Westerwelle war Politiker genug um das zu begreifen. Man kann ihm vieles vorwerfen, aber dumm ist er sicher nicht. Den besseren Teil des Jahres 2010 verbrachte er damit, auf Tauchstation zu gehen. Nachdem er das erste halbe schwarz-gelbe Jahr ständig am Poltern war, hörte man plötzlich nichts mehr von ihm. Auch die anderen FDP-Minister schwiegen größtenteils, wann immer es möglich war. Damit schaffte Westerwelle Platz für Skandale wie Klaus Ernsts Porsche und rückte die Inkompetenz der CDU wieder mehr ins Licht. Für einen Moment hatte sich die FDP stabilisiert, wenngleich auch auf niedrigem Niveau, und es schien nur eine Frage der Zeit, bis sich der Schleier des Vergessens über das Anfangschaos gelegt haben würde. In manchen Kommentaren las man anlässlich der Revolution in Ägypten schon, dass Westerwelle endlich den Amtsbonus bekomme und eine souveräne Figur mache. Die FDP schien wieder langsam auf dem Weg nach oben. Dann aber kam Libyen, dann kam Fukushima.

Damit war er angezählt. Seine Pfeile waren verschossen, kein As mehr im Ärmel. Er hatte die FDP nach der Kohl-Ära wieder groß gemacht. Unter ihm war die FDP Oppositionsführerin, unter ihm profilierte sie sich und etablierte sich als nächste, als legitime Regierungspartei, der die Macht 2005 nur durch Schröders Populismustricks entrissen worden war. Die Medien glaubten ihm, denn Westerwelle siegte. Es ist eine Mechanik der publizistischen Öffentlichkeit, dass sie Gewinner bejubelt und Verlierer niedermacht. Westerwelles Rücktritt ist deswegen unnötig. Er hat nichts anders gemacht als die Jahre zuvor, allein, es wird nicht mehr goutiert. Die Seifenblasen, die seine Rhetorik und Politik schon immer waren, sind zerplatzt. Und weil die Medien nichts weniger gerne tun als Fehler einzugestehen, schlagen sie in solchen Fällen umso härter zu. Als Westerwelle fiel, fiel er tief und hart. Dieser Fall hat nun ein vorzeitiges Ende gefunden, unvermeidlicherweise.
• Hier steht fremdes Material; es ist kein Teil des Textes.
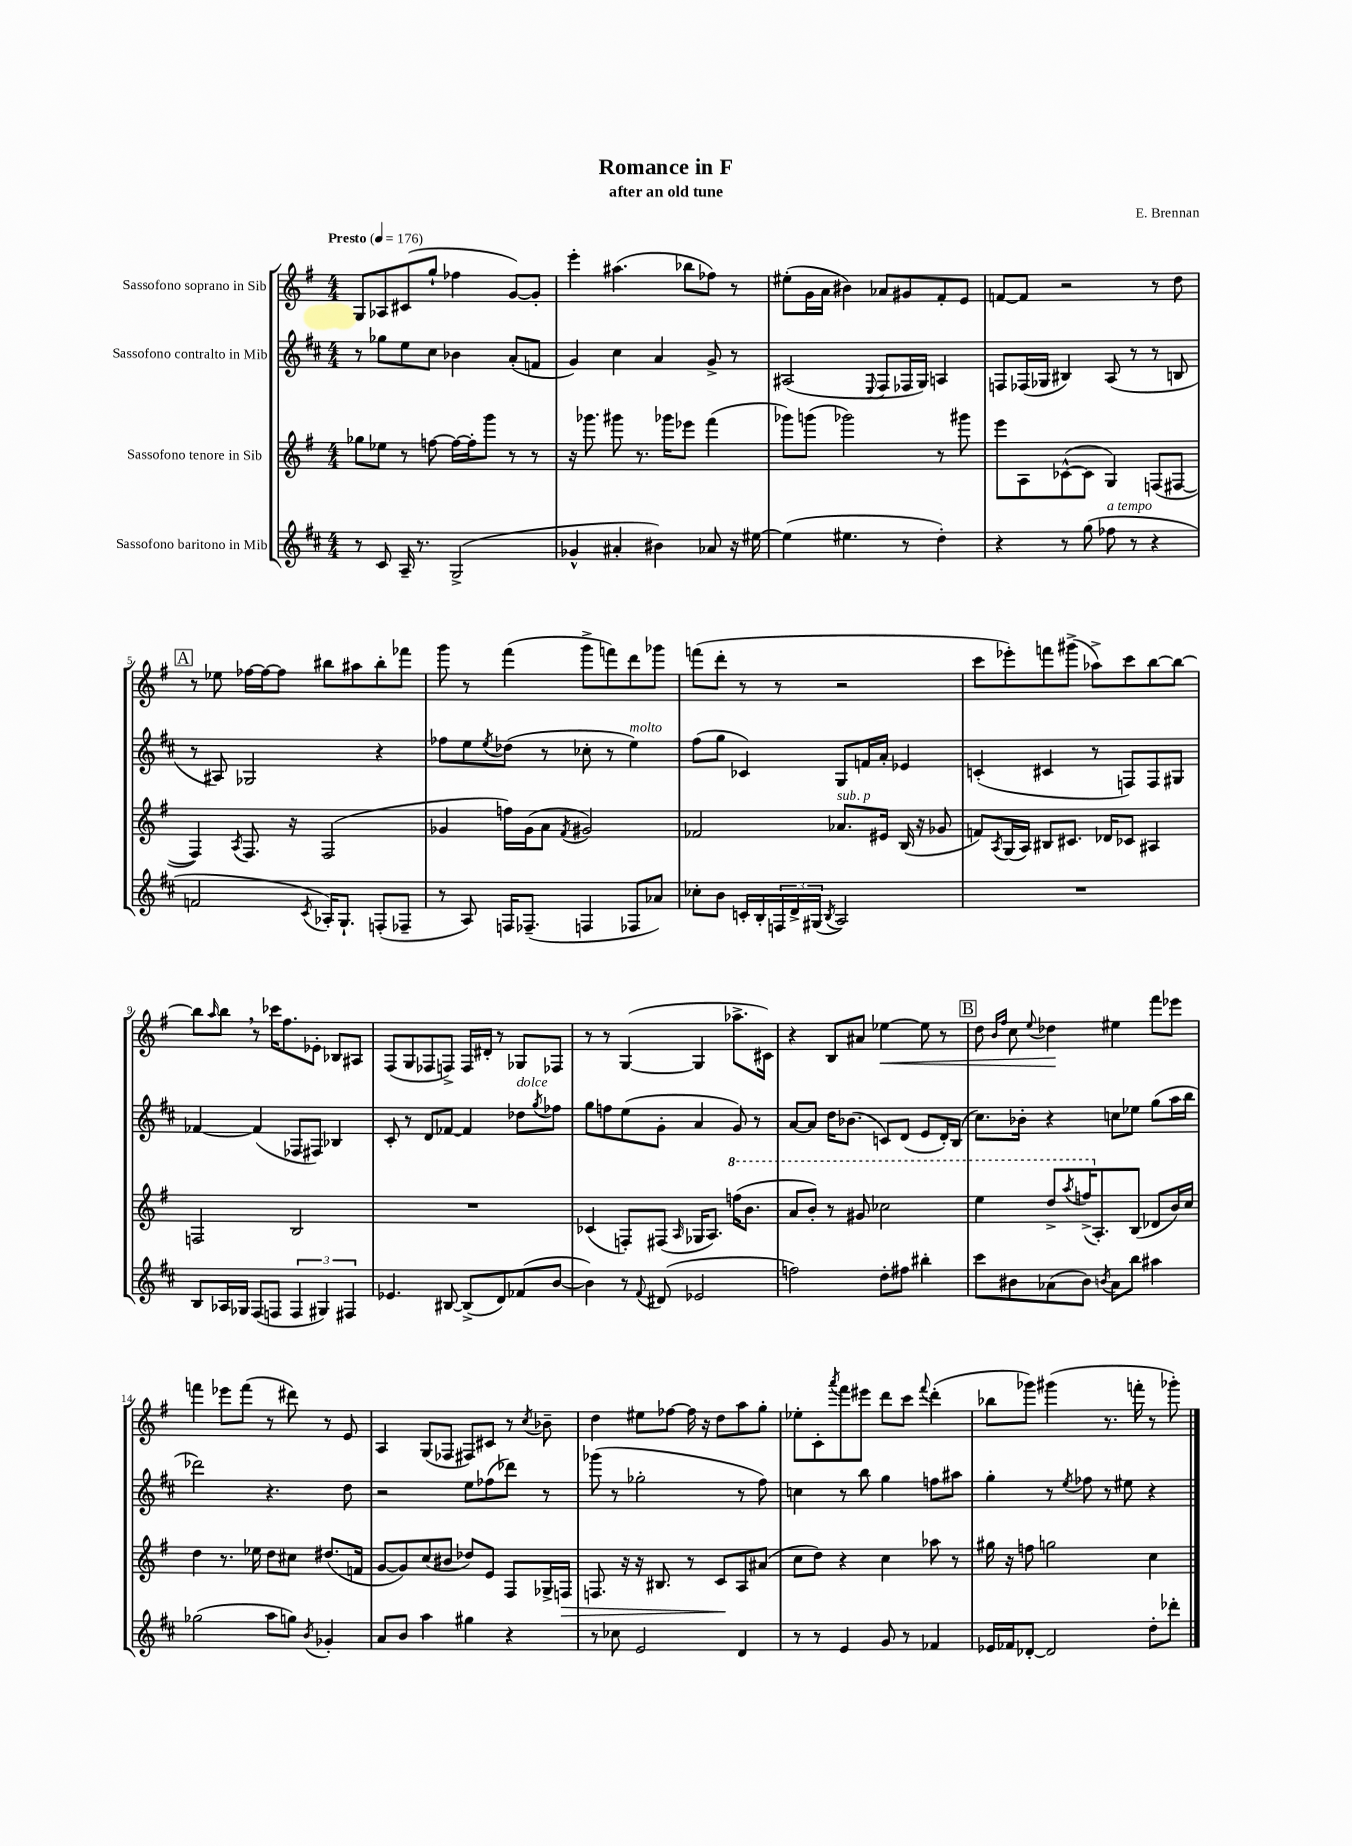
\header { title = "Romance in F" composer = "E. Brennan" subtitle = "after an old tune" }
<<
\new StaffGroup <<
\new Staff = "s0" \with { instrumentName = "Sassofono soprano in Sib" } {
    \clef treble \key g \major \numericTimeSignature \time 4/4 \tempo "Presto" 4 = 176
    g8 aes8 cis'8( g''8-! fes''4 g'8~) g'8-. |
    e'''4-. ais''4.( bes''8 fes''8) r8 |
    eis''8-.( g'16 a'16 bis'4) aes'8 gis'8 fis'8-. e'8 |
    f'8~ f'8 r2 r8 d''8 |
    \mark \markup { \box "A" } r8 ees''8 fes''16~ fes''16~ fes''8 bis''8 ais''8 bis''8-. fes'''8 |
    g'''8 r8 fis'''4( g'''8-> f'''8) d'''8 ges'''8 |
    f'''8( d'''8-. r8 r8 r2 |
    c'''8 ees'''8-.) f'''8 gis'''8->( aes''8->) c'''8 b''8~ b''8~ |
    b''8 \grace { a''16 } b''8 \breathe r8 ces'''16 fis''8. ees'8-. bes8 ais8 |
    fis8( g8 fes8 f8->) f16 dis'16-. r8 ges8 fes8 |
    r8 r8 g4~( g4 aes''8.-> cis'16) |
    r4 b8 ais'8 ees''4~\< ees''8 r8 |
    \mark \markup { \box "B" } d''8 \grace { b'16 fis''16 } c''8 \appoggiatura { e''8 } des''4\! eis''4 fis'''8 ees'''8 |
    f'''4 ees'''8 f'''8( r8 dis'''8) r8 e'8 |
    a4 g8( fes8 fis8) cis'8 r8 \acciaccatura { c''8 } bes'8-- |
    d''4 eis''8 fes''8~ fes''16 r16 d''8 a''8 g''8-. |
    ees''8-. c'8-. \acciaccatura { a'''8 } fis'''8 eis'''8 d'''8 c'''8 \appoggiatura { fis'''8 } d'''4-.( |
    bes''8 ges'''8) gis'''4( r8. f'''16-. r8 ges'''8-.) \bar "|." |
}
\new Staff = "s1" \with { instrumentName = "Sassofono contralto in Mib" } {
    \clef treble \key d \major \numericTimeSignature \time 4/4
    r8 ges''8 e''8 cis''8 bes'4 a'8-.( f'8 |
    g'4) cis''4 a'4 g'8-> r8 |
    ais2( \appoggiatura { e8 } fis8 fes16 g16) a4 |
    f8 fes16( ges16 bis4) a8( r8 r8 b8 |
    \mark \markup { \box "A" } r8 ais8) ges2 r4 |
    fes''8 e''8 \acciaccatura { e''8 } des''8( r8 ces''8-. r8 e''4^\markup { \italic "molto" }) |
    fis''8( g''8 ces'4) g8 f'16 a'16-. ees'4 |
    c'4-.( cis'4 r8 f8) f8 gis8 |
    fes'4~ fes'4( fes8 fis8) bes4 |
    cis'8-. r8 d'8 fes'8~ fes'4 des''8^\markup { \italic "dolce" } \acciaccatura { g''8 } fes''8 |
    g''8 f''8 e''8( g'8-. a'4 g'8) r8 |
    a'8~ a'8 d''16 bes'8.( c'8) d'8( e'8 d'16-.) b16( |
    \mark \markup { \box "B" } cis''8.) bes'16-. r4 c''8 ees''8 g''8( a''16 b''16 |
    des'''2) r4. d''8 |
    r2 e''8 fes''8( des'''8) r8 |
    ges'''8( r8 ges''2-. r8 fis''8) |
    c''4 r8 b''8 g''4 f''8 ais''8 |
    g''4-. r8 \acciaccatura { e''8 } fes''8 r8 eis''8 r4 \bar "|." |
}
\new Staff = "s2" \with { instrumentName = "Sassofono tenore in Sib" } {
    \clef treble \key g \major \numericTimeSignature \time 4/4
    ges''8 ees''8 r8 f''8~ f''16~ f''16-. g'''8 r8 r8 |
    r16 ges'''8. gis'''8 r8. ges'''16 ees'''8 fis'''4( |
    ges'''8) g'''8( ges'''2) r8 gis'''8 |
    e'''8 a8 ces'8~-^( ces'8 g4) f8( fis8~ |
    \mark \markup { \box "A" } fis4) \acciaccatura { a8 } fis8. r16 fis2( |
    ges'4 f''16) ges'16( a'8 \acciaccatura { fis'8 } gis'2) |
    fes'2 aes'8.^\markup { \italic "sub. p" } eis'16 b16( r16 ges'8 |
    f'8) \acciaccatura { a8 } g16( a16) bis8 cis'8. des'16 ces'8 ais4 |
    f2 b2 |
    R1 |
    ces'4( f8-.) fis8( \grace { a16 } ges16 a8.) \ottava #1 f'''16( b''8. |
    a''8 b''8-.) r8 gis''8 ces'''2 |
    \mark \markup { \box "B" } e'''4 d'''8-> \acciaccatura { a'''8 } f'''16->( \ottava #0 a8.-.) b8( des'8 b'16) c''16 |
    d''4 r8. ees''16 d''8 cis''8 dis''8.( f'16 |
    g'8~ g'8) c''8( bis'8 des''8) e'8 fis8 ges16-> f16\> |
    f8. r16 r16 bis8. r8 c'8\! a8 ais'8( |
    c''8 d''8) r4 c''4 aes''8 r8 |
    gis''16 r16 f''8 g''2 c''4 \bar "|." |
}
\new Staff = "s3" \with { instrumentName = "Sassofono baritono in Mib" } {
    \clef treble \key d \major \numericTimeSignature \time 4/4
    r8 cis'8 a16-- r8. g2->( |
    ges'4-^ ais'4-. bis'4) aes'8 r16 eis''16~ |
    eis''4( eis''4. r8 d''4-.) |
    r4 r8 g''8( fes''8^\markup { \italic "a tempo" } r8 r4 |
    \mark \markup { \box "A" } f'2 \acciaccatura { cis'8 } aes16-.) g8.-! f8-.( fes8-- |
    r8 a8) f16 fes8.--( f4 fes8 aes'8) |
    ces''8-. b'8 c'16-. b16-. \tuplet 3/2 { f16 d'16-> gis16( } \acciaccatura { b8 } a2) |
    R1 |
    b8 aes16 ges16 fis8( f8 \tuplet 3/2 { f4 gis4) fis4 } |
    ees'4. bis8~ bis8->( d'8) fes'8( b'8~ |
    b'4) r8 \appoggiatura { fis'8 } dis'8( ees'2 |
    f''2) d''8-. fis''8 bis''4-. |
    \mark \markup { \box "B" } cis'''8 bis'8 aes'8( bis'8) \acciaccatura { b'8 } aes'8 b''8 ais''4 |
    ges''2( a''8 g''8) \acciaccatura { b'8 } ges'4-. |
    a'8 b'8 a''4 gis''4 r4 |
    r8 ces''8 e'2 d'4 |
    r8 r8 e'4 g'8 r8 fes'4 |
    ees'16 fes'16 des'8~-. des'2 d''8-. des'''8-. \bar "|." |
}
>>
>>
Es sind die Regeln des politischen Betriebs, die seinen Rücktritt als Parteichef unvermeidlich machen, obwohl er sinnvollerweise als Außenminister zurücktreten müsste: als Parteichef führte er die FDP nach vorne, als Außenminister ruinierte er sie. Sollte Westerwelle das als ungerecht empfinden, hat er sicher Recht, aber er hat lange davon profitiert und ist lange genug dabei, um zu wissen, dass in der Politik die Taten von früher gar nichts zählen. Wenn ihm unwohl dabei zumute ist, muss er sich nur auf ein Glas Wein mit seinem Wirtschaftsminister treffen, denn der wird ihm eines sagen können: Politik ist, besonders in Wahlkampfzeiten, nicht immer rational.